I remember a marketing trip that Boeing/Vertol took to South America many years ago and the crew landed their Chinook in Lake Titicaca. What's so impressive about that? Any helicopter operating from water must be able to lift itself back out of the water as well as the weight of any water that naturally enters the aircraft. This is challenging enough at sea level, but Lake Titicaca is located high in the Andes mountains at over 12,500 feet, well above the safe hover altitude for most helicopters. The Chinook took the challenge in stride, attesting to the brute power of the aircraft.
The Chinook didn't have long to wait before its baptism of fire, the CH-47A went to war in Vietnam, proving its worth many times over.
Here is another much-anticipated release from Trumpeter - the CH-47A Chinook in 1/72 scale. How did Trumpeter do in scaling this kit down from their 1/35 scale masterpiece? Let's take a look.
Molded in light gray styrene, the kit is presented on three parts trees, plus two additional trees of clear parts. In addition, the two fuselage halves are packaged separately in a very impressive manner to ensure their survival through shipping. Excellent packaging job Trumpeter! Trumpeter has also done a nice job with the parts breakdown so as to be able to render the CH-47D with a minimum of new parts required.
The parts tree with the rotor blades has an interesting design as the blades are rendered to replicate the natural droop. Once again congratulations go tp Trumpeter!
Assembly begins with the cockpit and this is a nicely detailed affair and you'll have a nice model from what is in the box. The instrument panel is molded with separate overlays on the panel, center console, and pedestal console so that the issue of soft details when molding at angles is not a factor. The center console is nicely detailed and will look great with some dry-brushing to make that detail stand out. The crew seats are also nicely done with seatbelts and harnesses molded in place.
As with the CH-46, the Chinook has a pair of bulkheads that separate the cockpit from the cargo compartment. In between these bulkheads are racks for aircraft avionics and supplies. This is rendered nicely in the kit and would be enhanced with a little cabling if such detailing would be visible from outside the model.
The cargo compartment has detailing molded on the insides for the fuselage halves, and separate cargo floor is provided to 'box in' the compartment.
For a change, the engines in this kit are not over-engineered with lots of details. What Trumpeter has done is provided just what is needed to render the powerplants with the engine nacelle covers closed.

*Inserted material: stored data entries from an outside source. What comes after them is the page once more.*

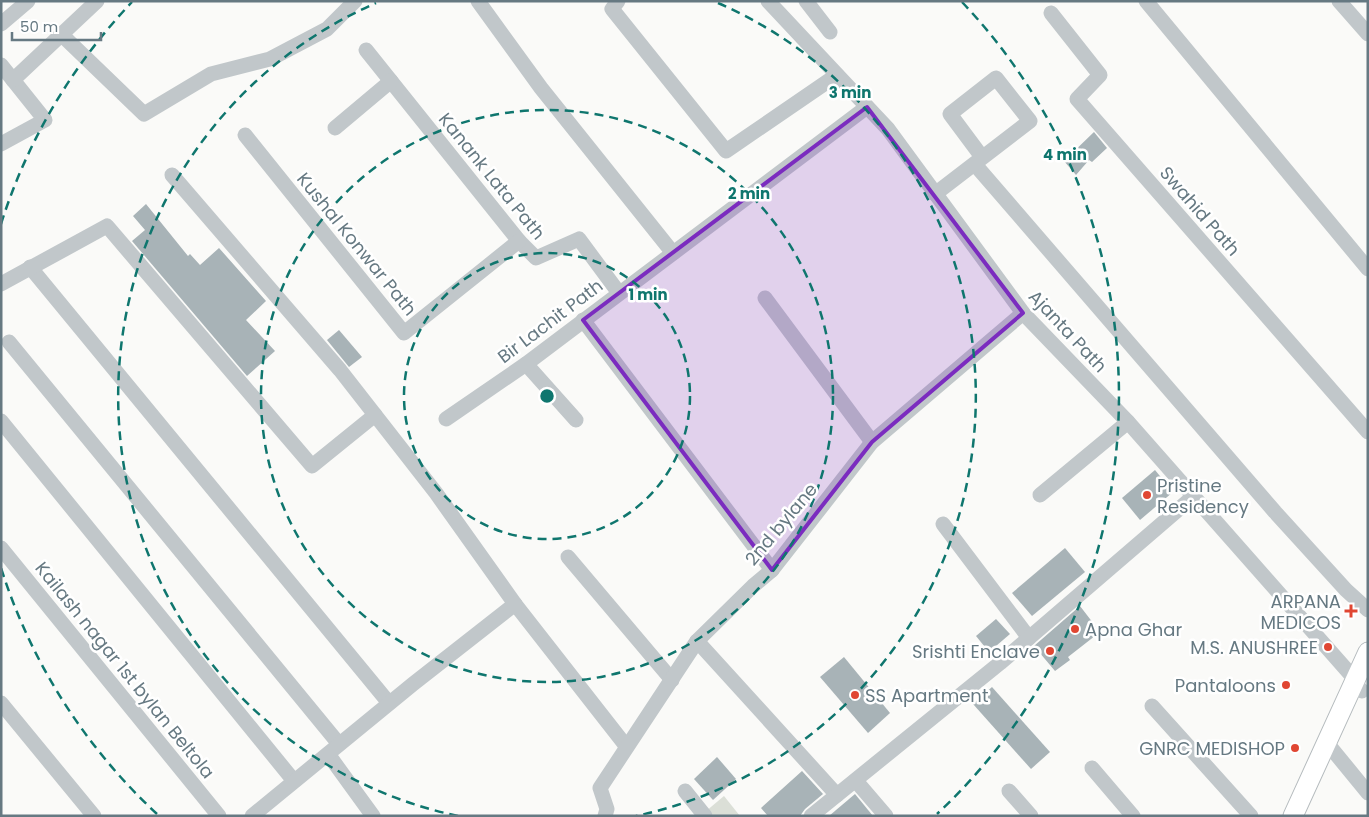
<svg xmlns="http://www.w3.org/2000/svg" width="1369" height="817" font-family="Poppins,sans-serif">
<style>
.green{fill:#dbdfd7}
.building{fill:#a8b3b7}
.lines{fill:none;stroke-linecap:round;stroke-linejoin:round}
.major-casing{stroke:#b5bbbe;stroke-width:21}
.minor{stroke:#c1c7ca;stroke-width:15}
.major{stroke:#fff;stroke-width:19}
.marked{fill:#7b2cbf;fill-opacity:0.2;stroke:#7b2cbf;stroke-width:4;stroke-linejoin:round}
.ring{fill:none;stroke:#0f766e;stroke-width:2.5;stroke-dasharray:9 6}
.poi-dot{fill:#e04632;stroke:#fff;stroke-width:2}
.labels{text-anchor:middle;dominant-baseline:central;stroke-width:5;stroke-linejoin:round;paint-order:stroke}
.street-label{font-size:18px;fill:#667982;stroke:#fff}
.poi-label{font-size:18px;fill:#667982;stroke:#fff;text-anchor:end}
.centre{fill:#0f766e;stroke:#fff;stroke-width:2.5}
.ring-label{font-size:15px;text-anchor:middle;font-weight:bold;fill:#0f766e;stroke:#fff;stroke-width:5;stroke-linejoin:round;paint-order:stroke}
</style>
<rect width="100%" height="100%" fill="#fafaf8"/>
<path class="green" d="M724,796l16,20h-31l-4,-4z"/>
<g class="building">
<path d="M1094,132l13,16 -15,14 -3,-2 -13,15 -12,-14z"/>
<path d="M146,204l42,52 2,-2 10,11 19,-17 47,53 -20,19 29,31 -28,25 -115,-135 13,-11 -12,-14z"/>
<path d="M339,330l23,27 -13,10 -22,-27z"/>
<path d="M1155,470l18,22 -33,28 -18,-22z"/>
<path d="M1065,548l20,24 -53,44 -20,-23z"/>
<path d="M1080,606l20,26 -32,25 2,3 -15,11 -21,-25z"/>
<path d="M996,619l14,15 -21,18 -13,-16z"/>
<path d="M844,657l46,56 -22,20 -48,-56z"/>
<path d="M992,687l58,65 -19,17 -58,-65z"/>
<path d="M717,757l19,22 -23,21 -19,-21z"/>
<path d="M802,771l21,23 -18,15 -5,7h-32l-7,-8z"/>
<path d="M855,794l18,22h-44z"/>
</g>
<g class="lines">
<g class="major-casing">
<path id="major" d="M1293,816l75,-164"/>
</g>
<g class="minor">
<path d="M478,1l63,87 132,165"/>
<path d="M618,1l-6,8 114,142 111,-76"/>
<path d="M768,1l120,128 135,184 105,109 224,254 2,6 8,9"/>
<path d="M806,1l24,31"/>
<path d="M1146,1l222,268"/>
<path d="M1339,1l29,33"/>
<path d="M1051,13l49,62 -23,24 291,333"/>
<path d="M1,24l27,-23"/>
<path d="M62,35l82,79 67,-40 59,-15 57,-30 28,-28"/>
<path d="M366,50l153,191 17,17 43,-19 40,54"/>
<path d="M1,65l44,55 -44,24"/>
<path d="M13,80l84,-79"/>
<path d="M335,128l56,-47"/>
<path d="M245,135l159,198 115,-92"/>
<path d="M978,168l297,344 71,78 22,20"/>
<path d="M172,175l168,195 96,123 79,111 111,142"/>
<path d="M935,194l95,-73 -34,-43 -46,36 32,43"/>
<path d="M30,267l359,436"/>
<path d="M1,284l106,-58 205,240 63,-51"/>
<path d="M765,298l107,144"/>
<path d="M583,320l189,250"/>
<path d="M9,342l330,402"/>
<path d="M526,364l50,56"/>
<path d="M446,419l80,-55 341,-257"/>
<path d="M1,421l293,360"/>
<path d="M1040,495l88,-73"/>
<path d="M943,524l86,114"/>
<path d="M1,548l218,268"/>
<path d="M568,557l104,123"/>
<path d="M697,641l140,154"/>
<path d="M1,703l93,113"/>
<path d="M1152,706l99,110"/>
<path d="M1327,743l41,50"/>
<path d="M328,754l45,62"/>
<path d="M1092,768l41,48"/>
<path d="M856,781l30,35"/>
<path d="M685,791l20,25"/>
<path d="M1009,791l22,25"/>
<path d="M252,816l161,-132 102,-80"/>
<path d="M605,816l2,-7 -7,-21 97,-147 56,-55 19,-16 100,-128 151,-129"/>
<path d="M811,816l189,-153 194,-167"/>
</g>
<use href="#major" class="major"/>
</g>
<path class="marked" d="M867,107l156,206 -151,129 -100,128 -189,-250z"/>
<g class="ring">
<circle cx="547" cy="396" r="143"/>
<circle cx="547" cy="396" r="286"/>
<path d="M458 816A429 429 0 0 1 376 3M718 3A429 429 0 0 1 636 816"/>
<path d="M157 814A572 572 0 0 1 1 568M1 224A572 572 0 0 1 132 2M962 2A572 572 0 0 1 937 814"/>
</g>
<g class="poi-dot">
<circle cx="1147" cy="495" r="5"/>
<path d="M1348.5 603.5h5v5h5v5h-5v5h-5v-5h-5v-5h5z"/>
<circle cx="1075" cy="629" r="5"/>
<circle cx="1328" cy="647" r="5"/>
<circle cx="1050" cy="651" r="5"/>
<circle cx="1286" cy="685" r="5"/>
<circle cx="855" cy="695" r="5"/>
<circle cx="1295" cy="748" r="5"/>
</g>
<g class="labels">
<g class="street-label">
<text transform="translate(492 176) rotate(51)">Kanank Lata Path</text>
<text transform="translate(1200 211) rotate(49)">Swahid Path</text>
<text transform="translate(357 244) rotate(51)">Kushal Konwar Path</text>
<text transform="translate(550 321) rotate(-37)">Bir Lachit Path</text>
<text transform="translate(1068 331) rotate(47)">Ajanta Path</text>
<text transform="translate(781 524) rotate(-50)">2nd bylane</text>
<text transform="translate(125 670) rotate(51)">Kailash nagar 1st bylan Beltola</text>
</g>
<g class="poi-label">
<text x="1157" y="485" text-anchor="start">Pristine<tspan x="1157" dy="21">Residency</tspan></text>
<text x="1341" y="601">ARPANA<tspan x="1341" dy="21">MEDICOS</tspan></text>
<text x="1085" y="629" text-anchor="start">Apna Ghar</text>
<text x="1318" y="647">M.S. ANUSHREE</text>
<text x="1040" y="651">Srishti Enclave</text>
<text x="1276" y="685">Pantaloons</text>
<text x="865" y="695" text-anchor="start">SS Apartment</text>
<text x="1285" y="748">GNRC MEDISHOP</text>
</g>
</g>
<circle cx="547" cy="396" r="8" class="centre"/>
<g class="ring-label">
<text x="850" y="98">3 min</text>
<text x="1065" y="160">4 min</text>
<text x="749" y="199">2 min</text>
<text x="648" y="300">1 min</text>
</g>
<rect width="1369" height="817" fill="none" stroke="#667982" stroke-width="5"/>
<path d="M12 32v8h89v-8" fill="none" stroke="#667982" stroke-width="2.5"/>
<text x="20" y="32" font-size="15" fill="#667982" stroke="#ffffff" stroke-width="4" paint-order="stroke">50 m</text>
</svg>
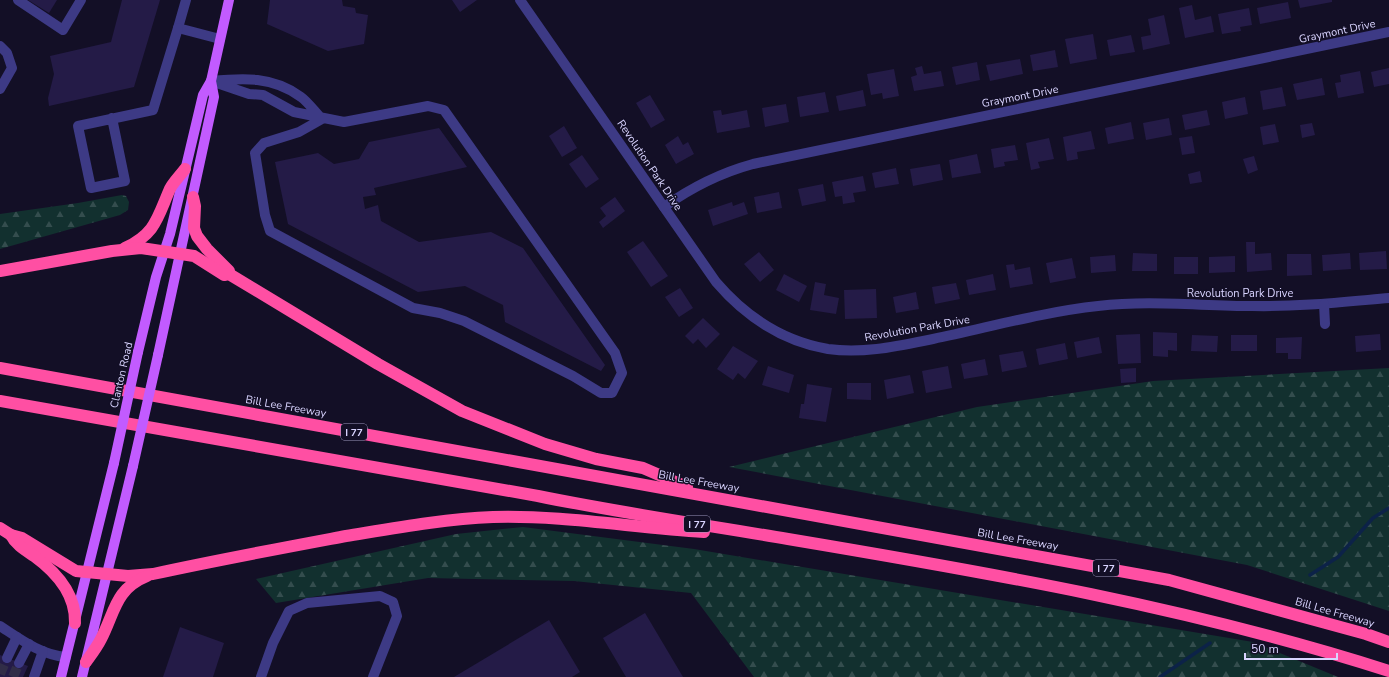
<svg xmlns="http://www.w3.org/2000/svg" width="1389" height="677" font-family="'Nunito Sans',sans-serif">
	<defs>
		<pattern id="forest-firs" width="22" height="20" patternUnits="userSpaceOnUse"><rect width="22" height="20" fill="#12302f"/><path d="M5 1l3.5 6h-7zM16 11l3.5 6h-7z" fill="#344d4e"/></pattern>
	</defs>
	<rect width="100%" height="100%" fill="#130f26"/>
	<g fill="url(#forest-firs)">
		<polygon points="122,195 126,196 129,202 128,210 120,215 0,249 0,214 78,203"/>
		<polygon points="1389,368 1389,611 1247,565 729,467 977,407 1153,381"/>
		<polygon points="523,527 694,549 1253,642 1338,677 754,677 691,593 574,581 428,578 276,603 256,579 456,534"/>
	</g>
	<g fill="none" stroke-linecap="round" stroke-linejoin="round">
		<g stroke="#0c2248" stroke-width="3.5">
			<polyline points="1310,575 1338,557 1373,518 1389,508"/>
			<polyline points="1160,677 1210,643"/>
		</g>
	</g>
	<g fill="#241b47">
		<polygon points="28,0 57,0 49,13"/>
		<polygon points="122,0 160,0 134,87 49,106 48,98 54,74 50,56 111,42"/>
		<polygon points="270,0 342,0 343,6 355,8 356,13 368,15 364,44 328,51 267,24"/>
		<polygon points="452,0 477,0 460,12"/>
		<polygon points="1298,0 1332,0 1332,2 1300,8"/>
		<polygon points="1288,2 1291,18 1260,24 1257,8"/>
		<polygon points="1192,5 1195,20 1211,16 1214,32 1185,38 1179,8"/>
		<polygon points="1249,8 1252,25 1240,27 1241,31 1222,34 1218,14"/>
		<polygon points="1164,15 1170,44 1143,50 1141,37 1151,35 1148,19"/>
		<polygon points="1093,34 1097,59 1070,64 1065,39"/>
		<polygon points="1131,35 1135,52 1110,56 1107,40"/>
		<polygon points="1055,50 1058,67 1033,71 1030,55"/>
		<polygon points="1020,59 1023,74 990,81 986,65"/>
		<polygon points="977,62 980,80 956,85 952,67"/>
		<polygon points="922,66 924,74 941,71 944,86 914,91 911,77 917,75 915,68"/>
		<polygon points="1389,68 1389,84 1374,87 1371,72"/>
		<polygon points="894,69 899,96 883,99 882,93 871,95 867,74"/>
		<polygon points="1360,71 1364,93 1338,98 1335,83 1341,82 1340,75"/>
		<polygon points="1322,78 1325,95 1297,100 1293,84"/>
		<polygon points="1282,87 1286,106 1263,110 1260,91"/>
		<polygon points="863,90 866,106 839,111 836,96"/>
		<polygon points="825,92 829,112 800,117 797,97"/>
		<polygon points="650,95 665,120 651,128 636,103"/>
		<polygon points="1245,97 1248,114 1225,119 1222,102"/>
		<polygon points="786,104 789,122 765,127 762,108"/>
		<polygon points="721,110 722,115 747,110 750,127 717,133 713,111"/>
		<polygon points="1207,110 1210,125 1185,130 1182,115"/>
		<polygon points="1169,118 1172,135 1146,140 1143,123"/>
		<polygon points="1131,122 1134,139 1108,144 1105,128"/>
		<polygon points="1312,123 1315,135 1302,138 1300,125"/>
		<polygon points="1275,124 1279,142 1263,145 1260,127"/>
		<polygon points="564,126 577,148 562,157 549,136"/>
		<polygon points="439,128 467,167 374,188 376,195 363,197 365,209 378,205 381,221 419,242 491,232 523,248 605,365 601,371 505,322 503,305 465,286 418,292 288,224 275,162 318,153 334,164 359,159 369,142"/>
		<polygon points="1091,131 1095,149 1077,152 1078,159 1067,161 1063,137"/>
		<polygon points="678,136 683,145 688,142 694,154 676,164 665,145"/>
		<polygon points="1192,136 1195,153 1182,155 1179,138"/>
		<polygon points="1049,138 1054,159 1038,162 1040,168 1031,170 1026,143"/>
		<polygon points="1015,145 1018,160 1004,162 1005,166 994,168 991,149"/>
		<polygon points="977,154 981,173 952,178 949,160"/>
		<polygon points="582,155 599,179 586,188 569,164"/>
		<polygon points="1254,156 1258,170 1248,174 1243,159"/>
		<polygon points="940,164 943,180 913,186 910,169"/>
		<polygon points="896,168 899,184 875,188 872,173"/>
		<polygon points="1200,171 1202,182 1190,184 1188,174"/>
		<polygon points="863,176 866,191 853,193 855,202 843,204 842,196 835,197 832,182"/>
		<polygon points="823,184 826,201 802,206 798,189"/>
		<polygon points="779,192 782,208 757,213 754,197"/>
		<polygon points="615,197 625,211 603,228 599,222 606,216 600,208"/>
		<polygon points="732,202 733,206 744,202 748,214 713,226 708,210"/>
		<polygon points="643,241 668,276 651,287 627,252"/>
		<polygon points="1246,242 1255,242 1255,254 1271,253 1272,270 1247,272"/>
		<polygon points="1386,251 1387,269 1360,270 1359,253"/>
		<polygon points="759,252 774,270 760,282 744,264"/>
		<polygon points="1133,253 1157,254 1157,271 1132,271"/>
		<polygon points="1350,253 1351,269 1323,271 1322,255"/>
		<polygon points="1287,254 1311,254 1312,275 1287,276"/>
		<polygon points="1115,255 1116,271 1091,273 1090,257"/>
		<polygon points="1235,256 1235,272 1209,273 1209,257"/>
		<rect x="1174" y="257" width="24" height="17"/>
		<polygon points="1072,258 1076,278 1050,283 1046,263"/>
		<polygon points="1014,264 1015,270 1030,267 1033,284 1010,288 1006,265"/>
		<polygon points="784,274 807,286 799,302 776,290"/>
		<polygon points="993,274 996,290 969,295 966,280"/>
		<polygon points="815,282 826,284 824,295 839,298 836,314 810,310"/>
		<polygon points="956,283 960,299 935,304 932,287"/>
		<polygon points="680,288 693,308 679,317 665,297"/>
		<polygon points="876,289 877,318 845,319 844,290"/>
		<polygon points="916,292 919,309 896,313 893,297"/>
		<polygon points="703,318 720,334 706,348 698,339 693,344 685,336"/>
		<polygon points="1153,332 1177,333 1177,351 1168,350 1168,357 1153,356"/>
		<polygon points="1140,334 1141,363 1118,364 1116,335"/>
		<polygon points="1380,334 1381,350 1356,352 1355,336"/>
		<polygon points="1192,335 1218,336 1217,352 1191,351"/>
		<rect x="1231" y="335" width="26" height="16"/>
		<polygon points="1099,337 1102,353 1077,358 1074,342"/>
		<polygon points="1302,337 1301,359 1288,359 1288,353 1276,353 1276,338"/>
		<polygon points="1065,343 1068,359 1039,365 1036,349"/>
		<polygon points="733,346 758,361 745,379 738,373 733,380 717,369"/>
		<polygon points="1023,351 1027,367 1002,372 999,355"/>
		<polygon points="985,359 988,375 964,379 961,364"/>
		<polygon points="768,366 794,375 789,393 762,385"/>
		<polygon points="948,366 952,388 926,393 922,371"/>
		<polygon points="1136,368 1136,382 1121,383 1120,369"/>
		<polygon points="910,375 914,393 887,399 884,380"/>
		<polygon points="847,383 871,383 871,400 847,399"/>
		<polygon points="807,384 832,388 826,422 799,418 801,404 804,404"/>
		<polygon points="645,613 683,677 626,677 603,638"/>
		<polygon points="549,620 580,672 572,677 454,677"/>
		<polygon points="180,627 224,643 213,677 163,677"/>
		<polygon points="0,655 28,666 23,677 0,677"/>
	</g>
	<g fill="none" stroke-linecap="round" stroke-linejoin="round">
		<g stroke="#312d47" stroke-width="10" stroke-dasharray="10 5" stroke-linecap="butt">
			<polyline points="0,674 7,658"/>
			<polyline points="13,677 19,663"/>
		</g>
		<g stroke="#3d3a85" stroke-width="10">
			<polyline points="18,0 63,30 81,0"/>
			<polyline points="186,0 178,28 220,39"/>
			<path d="M520,0L716,282C746,317 782,341 828,349C864,354 898,346 933,339C987,328 1042,312 1098,306C1149,300 1201,306 1252,306C1298,307 1343,302 1389,298"/>
			<polyline points="0,46 7,53 12,68 0,89"/>
			<polyline points="112,118 125,181 91,188 78,126 153,110 178,28"/>
			<path d="M322,119L299,132L264,143L255,153L265,215L270,231L413,308L440,313L464,321L573,376L601,393H612L622,373L615,353L444,110L428,106L344,122L294,112L263,95L249,94L211,81C243,78 273,76 301,97C308,102 315,112 322,119"/>
			<path d="M664,207C692,187 720,173 753,164L1389,32"/>
			<polyline points="1324,304 1325,324"/>
			<path d="M0,626C20,639 41,655 66,657"/>
			<polyline points="7,658 17,637"/>
			<polyline points="19,663 29,644"/>
			<polyline points="34,677 43,651"/>
			<polyline points="261,677 273,643 289,611 307,603 380,596 393,602 397,616 373,677"/>
		</g>
		<g stroke="#c25bff" stroke-width="10">
			<polyline points="138,352 156,277 170,234 203,95 211,81"/>
			<polyline points="158,355 214,97 211,81 229,0"/>
			<polyline points="61,677 114,463"/>
			<polyline points="82,677 133,466"/>
		</g>
		<g stroke="#ff4fa3" stroke-width="12">
			<polyline points="193,197 195,206 194,228 197,236 207,249 229,271"/>
			<path d="M125,248C155,234 157,219 169,191C172,183 180,176 185,169"/>
			<polyline points="0,271 112,251 141,248 194,256 224,275 229,274 378,364 462,411 545,444 596,459 643,468 687,487"/>
			<polyline points="0,368 1169,580 1366,634 1389,642"/>
			<path d="M0,401L538,496C621,513 705,525 788,539C991,573 1193,608 1389,671"/>
			<path d="M0,528L11,535L22,538L76,571L128,576L153,574C217,560 282,548 346,536C395,528 444,519 493,517C564,515 634,528 704,532"/>
			<path d="M11,535C16,545 25,550 34,556C56,572 76,594 75,623"/>
			<path d="M86,662C91,655 97,647 101,639C115,612 115,589 147,576"/>
		</g>
		<g stroke="#c25bff" stroke-width="10">
			<polyline points="114,463 138,352"/>
			<polyline points="133,466 158,355"/>
		</g>
	</g>
	<g text-anchor="middle" stroke-width="3" stroke-linejoin="round" paint-order="stroke">
		<g fill="#130f26" stroke="#9e99be" stroke-width="1">
			<rect x="341" y="424" width="26" height="16" rx="3"/>
			<rect x="684" y="516" width="26" height="16" rx="3"/>
			<rect x="1093" y="560" width="26" height="16" rx="3"/>
		</g>
		<g font-size="10" font-weight="bold" fill="#d9d4ff">
			<text x="354" y="436">I 77</text>
			<text x="697" y="528">I 77</text>
			<text x="1106" y="572">I 77</text>
		</g>
		<g font-size="11" fill="#d9d4ff" stroke="#130f26">
			<text transform="translate(1337 31) rotate(-12)" y="4">Graymont Drive</text>
			<text transform="translate(1020 96) rotate(-11)" y="4">Graymont Drive</text>
			<text transform="translate(650 165) rotate(56)" y="4">Revolution Park Drive</text>
			<text x="1240" y="297">Revolution Park Drive</text>
			<text transform="translate(917 328) rotate(-10)" y="4">Revolution Park Drive</text>
			<text transform="translate(121 375) rotate(-77)" y="4">Clanton Road</text>
			<text transform="translate(286 406) rotate(10)" y="4">Bill Lee Freeway</text>
			<text transform="translate(699 481) rotate(10)" y="4">Bill Lee Freeway</text>
			<text transform="translate(1018 539) rotate(10)" y="4">Bill Lee Freeway</text>
			<text transform="translate(1335 612) rotate(16)" y="4">Bill Lee Freeway</text>
		</g>
	</g>
	<path d="M1245 653v6h92v-6" fill="none" stroke="#d9d4ff" stroke-width="2"/>
	<text x="1251" y="653" font-size="12" fill="#d9d4ff" stroke="#130f26" stroke-width="3" paint-order="stroke">50 m</text>
</svg>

The crew entry door can be positioned open or closed. The rear cargo ramp can also be positioned open or closed
There is a nice array of antenna posts mounted on the port side of the aircraft, which will require significant care in handling considering how early these are installed. I will probably wait until the very end to add these posts. What is interesting is that Trumpeter didn't provide any instructions for routing the HF antenna wire through these posts, so you'll have to hit the internet or your references to see how to properly route your antenna.
This is an impressive kit straight out of the box and will lend itself to some interesting displays and dioramas with the variety of armor/AFV kits that are available in 1/72 scale.
My sincere thanks to Stevens International for this review sample!